Walmart plans to reopen the El Paso store where 22 people were killed in a shooting earlier this month, the retail giant said Thursday, but the entire interior of the building will first be rebuilt.
The renovated store will include an on-site memorial honoring the victims of the shooting, many of whom were Latino, and recognizing the “binational relationship between El Paso and Ciudad Juarez” just across the border in Mexico, Walmart spokesman Randy Hargrove said. The project is expected to take three to four months.
Nearly all of the 400 employees at the El Paso store have been reassigned to other nearby locations, Hargrove said, and the Arkansas-based company believes reopening the store is “an important step in healing from this tragedy.”
“Nothing will erase the pain of Aug. 3 and we’re hopeful that reopening the store will be another testament to the strength and resiliency that has characterized the El Paso community in the wake of this tragedy,” Hargrove said.
Flowers, crosses and handwritten messages now adorn a makeshift memorial outside one of the store’s entrances. Hundreds of residents have visited in the wake of the shooting, where social workers hand out bottled water and offer counseling services.
“If we close it, they win,” said Laura Lopez, 59, who brought her gardening gloves from home to help clear dead flowers from the memorial site Thursday. “Life goes on and you’ve got to go on.”
Many shoppers from Ciudad Juarez went there because it is the closest Walmart to the four border bridges that connect to El Paso. Eight of the people killed in the shooting were Mexican citizens. The vast majority had Hispanic names.
Authorities took more than 10 days to finish processing evidence before returning control of the property to Walmart.
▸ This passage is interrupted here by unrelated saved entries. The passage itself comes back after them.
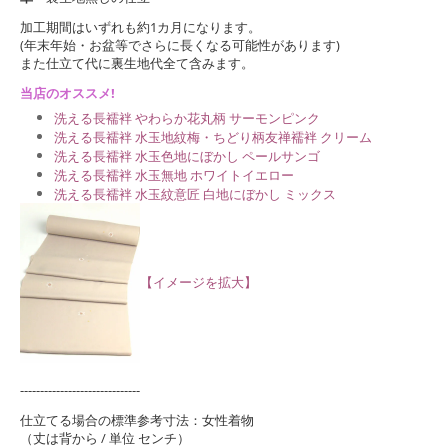
加工期間はいずれも約1カ月になります。
(年末年始・お盆等でさらに長くなる可能性があります)
また仕立て代に裏生地代全て含みます。
当店のオススメ!
洗える長襦袢 やわらか花丸柄 サーモンピンク
洗える長襦袢 水玉地紋梅・ちどり柄友禅襦袢 クリーム
洗える長襦袢 水玉色地にぼかし ペールサンゴ
洗える長襦袢 水玉無地 ホワイトイエロー
洗える長襦袢 水玉紋意匠 白地にぼかし ミックス
【イメージを拡大】
------------------------------
仕立てる場合の標準参考寸法：女性着物
（丈は背から / 単位 センチ）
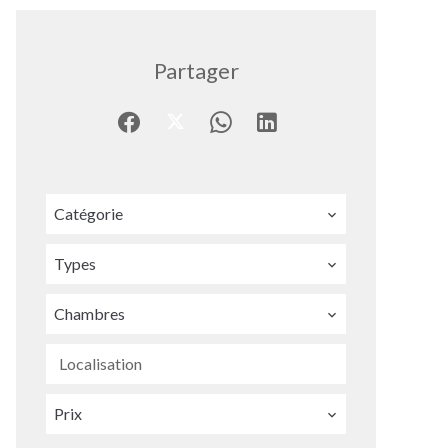
Partager
Catégorie
Types
Chambres
Localisation
Prix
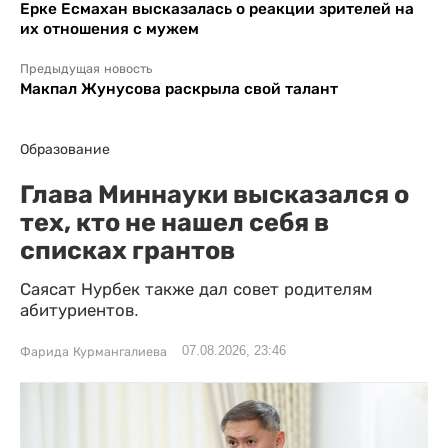
Ерке Есмахан высказалась о реакции зрителей на
их отношения с мужем
Предыдущая новость
Макпал Жунусова раскрыла свой талант
Образование
Глава Миннауки высказался о
тех, кто не нашел себя в
списках грантов
Саясат Нурбек также дал совет родителям
абитуриентов.
07.08.2026, 23:46
Фарида Курмангалиева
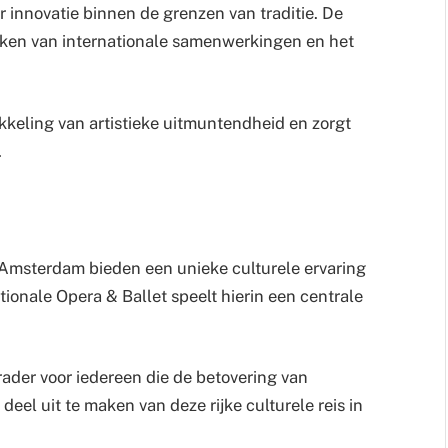
r innovatie binnen de grenzen van traditie. De
rken van internationale samenwerkingen en het
keling van artistieke uitmuntendheid en zorgt
.
n Amsterdam bieden een unieke culturele ervaring
tionale Opera & Ballet speelt hierin een centrale
rader voor iedereen die de betovering van
eel uit te maken van deze rijke culturele reis in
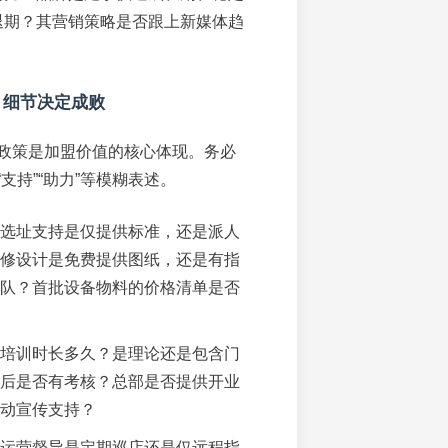
退期？其营销策略是否跟上新媒体趋
：细节决定成败
政策是加盟价值的核心体现。务必
支持”“助力”等模糊表述。
选址支持是仅提供标准，还是派人
修设计是免费提供图纸，还是有指
队？首批设备物料的价格清单是否
培训时长多久？是理论还是包含门
后是否有考核？总部是否提供开业
动宣传支持？
运营督导是定期巡店还是仅远程指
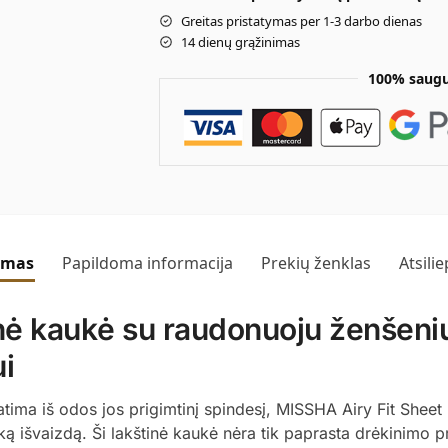
Greitas pristatymas per 1-3 darbo dienas
14 dienų grąžinimas
100% saugu
ymas
Papildoma informacija
Prekių ženklas
Atsili
inė kaukė su raudonuoju ženšeni
i
ai atima iš odos jos prigimtinį spindesį, MISSHA Airy Fit S
ką išvaizdą. Ši lakštinė kaukė nėra tik paprasta drėkinimo pri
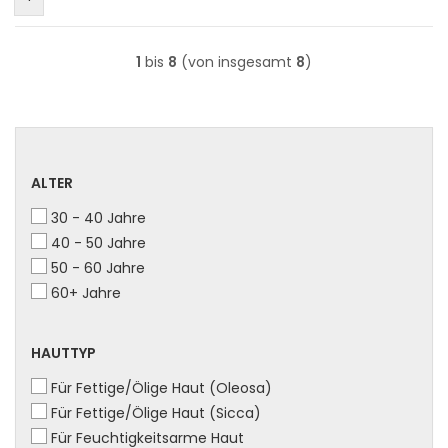
1
bis
8
(von insgesamt
8
)
ALTER
ALTER
30 - 40 Jahre
40 - 50 Jahre
50 - 60 Jahre
60+ Jahre
HAUTTYP
HAUTTYP
Für Fettige/Ölige Haut (Oleosa)
Für Fettige/Ölige Haut (Sicca)
Für Feuchtigkeitsarme Haut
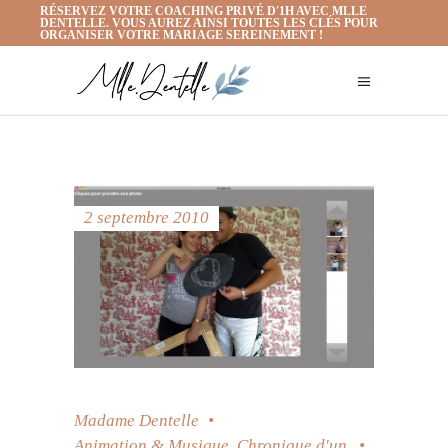
RÉSERVEZ VOTRE COACHING PRIVÉ D'1H AVEC MLLE
DENTELLE. VOUS AUREZ AINSI TOUTES LES CLÉS POUR
ORGANISER VOTRE MARIAGE SEREINEMENT !
2 septembre 2010
Madame Dentelle
Animation & Musique
,
Chronique d'un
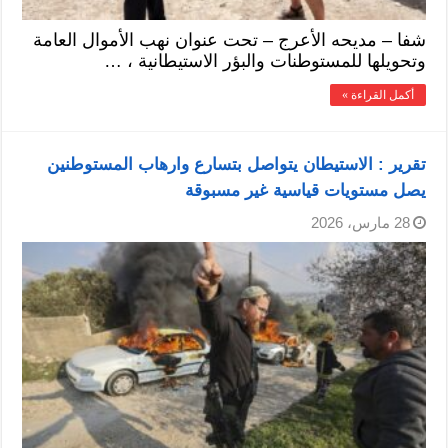
شفا – مديحه الأعرج – تحت عنوان نهب الأموال العامة
وتحويلها للمستوطنات والبؤر الاستيطانية ، …
أكمل القراءة »
تقرير : الاستيطان يتواصل بتسارع وارهاب المستوطنين
يصل مستويات قياسية غير مسبوقة
28 مارس، 2026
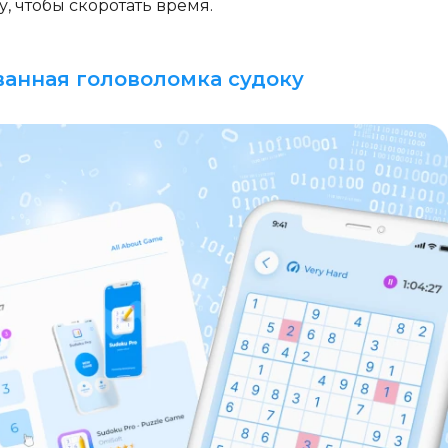
у, чтобы скоротать время.
ванная головоломка судоку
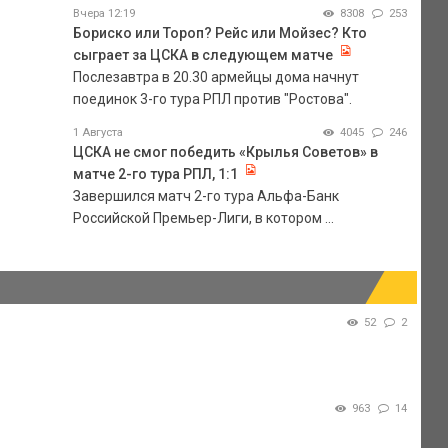
Вчера 12:19
8308
253
Бориско или Тороп? Рейс или Мойзес? Кто
сыграет за ЦСКА в следующем матче
Послезавтра в 20.30 армейцы дома начнут
поединок 3-го тура РПЛ против "Ростова".
1 Августа
4045
246
ЦСКА не смог победить «Крылья Советов» в
матче 2-го тура РПЛ, 1:1
Завершился матч 2-го тура Альфа-Банк
Российской Премьер-Лиги, в котором ...
52
2
963
14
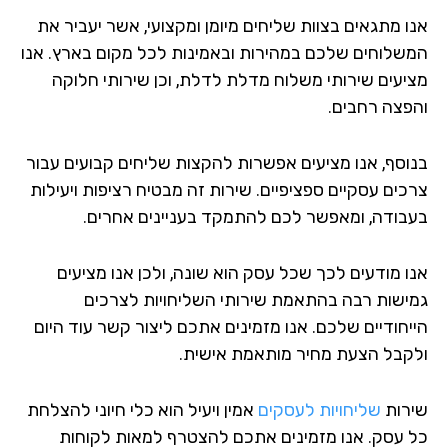
ו מתגאים בצוות שליחים מיומן ומקצועי, אשר יעביר את
שלוחים שלכם במהירות ובאמינות לכל מקום בארץ. אנו
יעים שירותי משלוח מדלת לדלת, וכן שירותי חלוקה
פצה רחבים.
וסף, אנו מציעים אפשרות להקצות שליחים קבועים עבור
כים עסקיים ספציפיים. שירות זה מבטיח רציפות ויעילות
בודה, ומאפשר לכם להתמקד בעניינים אחרים.
ו מודעים לכך שכל עסק הוא שונה, ולכן אנו מציעים
ישות רבה בהתאמת שירותי השליחויות לצרכים
יחודיים שלכם. אנו מזמינים אתכם ליצור קשר עוד היום
קבל הצעת מחיר מותאמת אישית.
רות
שליחויות לעסקים
אמין ויעיל הוא כלי חיוני להצלחת
 עסק. אנו מזמינים אתכם להצטרף למאות לקוחות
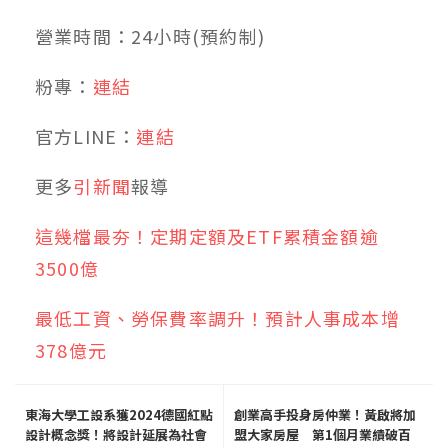
營業時間：24小時(預約制)
粉專：
連結
官方LINE：
連結
更多
引新聞
報導
這幾檔最夯！定期定額及ETF累積金額逾
3500億
最低工資、勞保費率調升！預計人事成本增
378億元
東海大學工設系獲2024德國紅點
創業高手投身房仲業！黃啟將加
設計概念獎！將設計延展為社會
盟大家房屋 第1個月業績破百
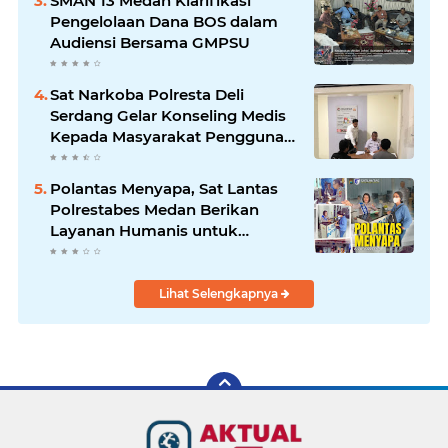
SMAN 13 Medan Klarifikasi
Pengelolaan Dana BOS dalam
Audiensi Bersama GMPSU
Sat Narkoba Polresta Deli
Serdang Gelar Konseling Medis
Kepada Masyarakat Pengguna
Narkotika di Posko Kampung
Bersih Narkoba
Polantas Menyapa, Sat Lantas
Polrestabes Medan Berikan
Layanan Humanis untuk
Pendaftaran Pemohon SIM
Lihat Selengkapnya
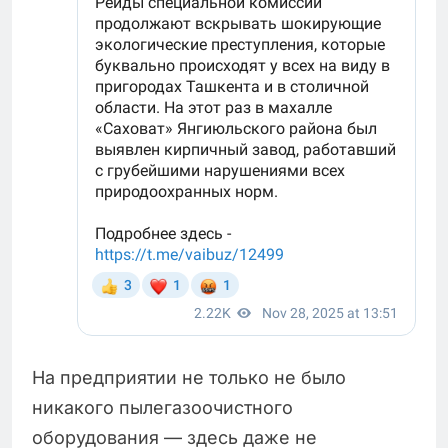
На предприятии не только не было
никакого пылегазоочистного
оборудования — здесь даже не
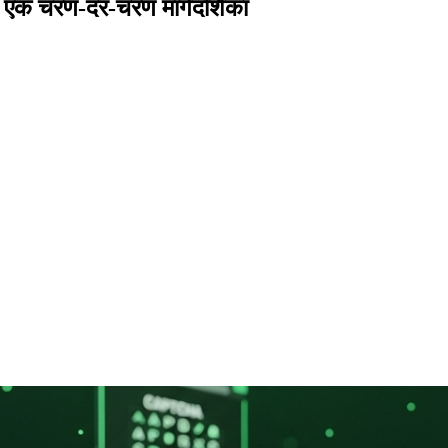
: एक चरण-दर-चरण मार्गदर्शिका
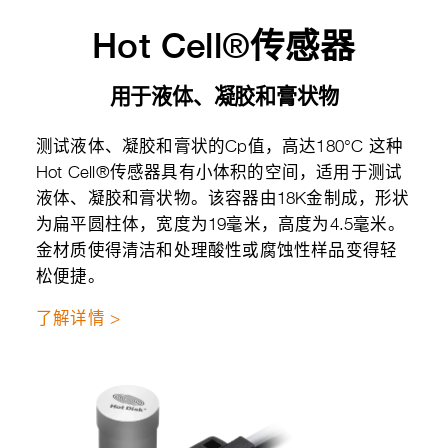
Hot Cell®传感器
用于液体、凝胶和膏状物
测试液体、凝胶和膏状的Cp值，高达180°C 这种
Hot Cell®传感器具有小体积的空间，适用于测试
液体、凝胶和膏状物。该容器由18K金制成，形状
为扁平圆柱体，宽度为19毫米，高度为4.5毫米。
金材质使得清洁和处理酸性或腐蚀性样品变得轻
松便捷。
了解详情 >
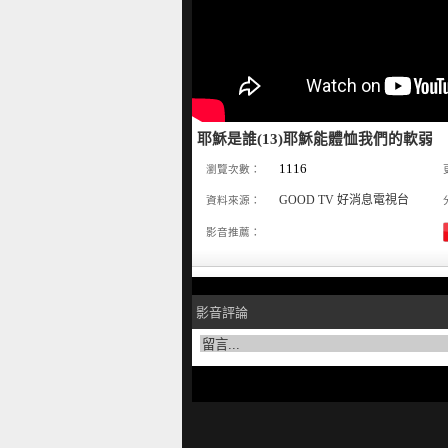
耶穌是誰(13)耶穌能體恤我們的軟弱
1116
瀏覽次數：
GOOD TV 好消息電視台
資料來源：
影音推薦：
影音評論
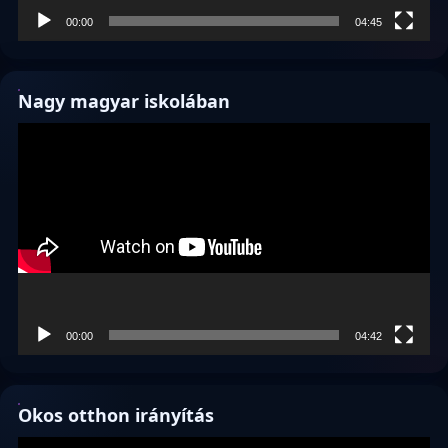
00:00
04:45
Nagy magyar iskolában
Videólejátszó
00:00
04:42
Okos otthon irányítás
Videólejátszó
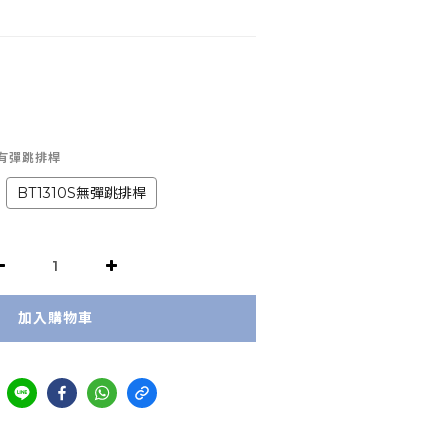
0S有彈跳排桿
BT1310S無彈跳排桿
加入購物車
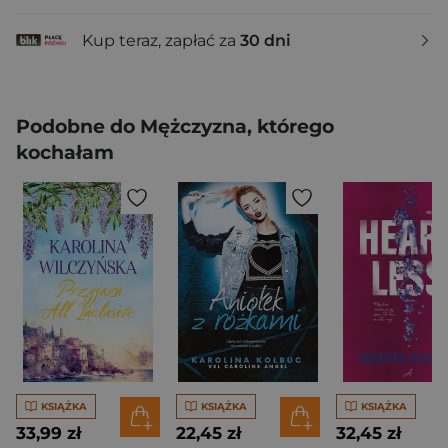
Kup teraz, zapłać za
30 dni
Podobne do Mężczyzna, którego
kochałam
KSIĄŻKA
KSIĄŻKA
KSIĄŻKA
33,99 zł
22,45 zł
32,45 zł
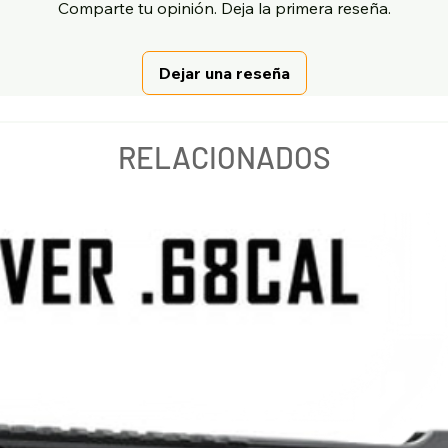
Comparte tu opinión. Deja la primera reseña.
Dejar una reseña
RELACIONADOS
It was less time than officials initially anticipated given the scope of the carnage, plus the size of the crime scene where police said up to 3,000 shoppers had gathered. The FBI has returned most of the 230 vehicles that had been in limbo behind crime scene tape for days after the attack.
“It was very meticulous work and certainly not rushed, but working around the clock with our counterparts in the FBI, investigators were able to complete the task sooner than initially anticipated,” El Paso Police Department spokesman Enrique Carrillo.
Police said the suspected gunman, Patrick Crusius, confessed to targeting Mexicans in the attack. They’ve also said that the suspected shooter is the likely author of an anti-Latino screed published online shortly before the shooting. It criticized race-mixing and called Hispanics “invaders.”
Texas Gov. Greg Abbott met Thursday in Austin with officials from tech giants Google, Facebook and Twitter to discuss ways of combating extremism. Abbott hasn’t proposed any new major gun-control measures but called for a crackdown on internet sites used by violent extremists in the immediate aftermath of the shooting.
Police are still preparing their investigation for the local prosecutor, Jaime Esparza, who has said he will seek the death penalty. The Department of Justice has said it will bring federal capital murder charges, and is investigating the shooting as domestic terrorism.
Crusius has been on a suicide watch in an El Paso jail since Aug. 7, according to El Paso County Sheriff’s office spokeswoman Chris Acosta. Crusius has been separated from other inmates, Acosta said Wednesday.
In the days after the shooting, Hargrove said the company was reviewing security protocols. Walmart launched computer-based active shooter training in 2015 and has since increased frequency of its instruction and added a virtual reality component.
The El Paso City Council has been researching the possibility of requiring armed security guards for large stores, and of requiring certain additional security features at store entrances.
“People are not picking on Walmart in particular but, they used to have off-duty officers hired there all the time. And then for some reason, it went away,” police chief Greg Allen told city council members in an Aug. 8 briefing.
A police spokesman declined to elaborate on the chief’s comments and referred questions to Walmart.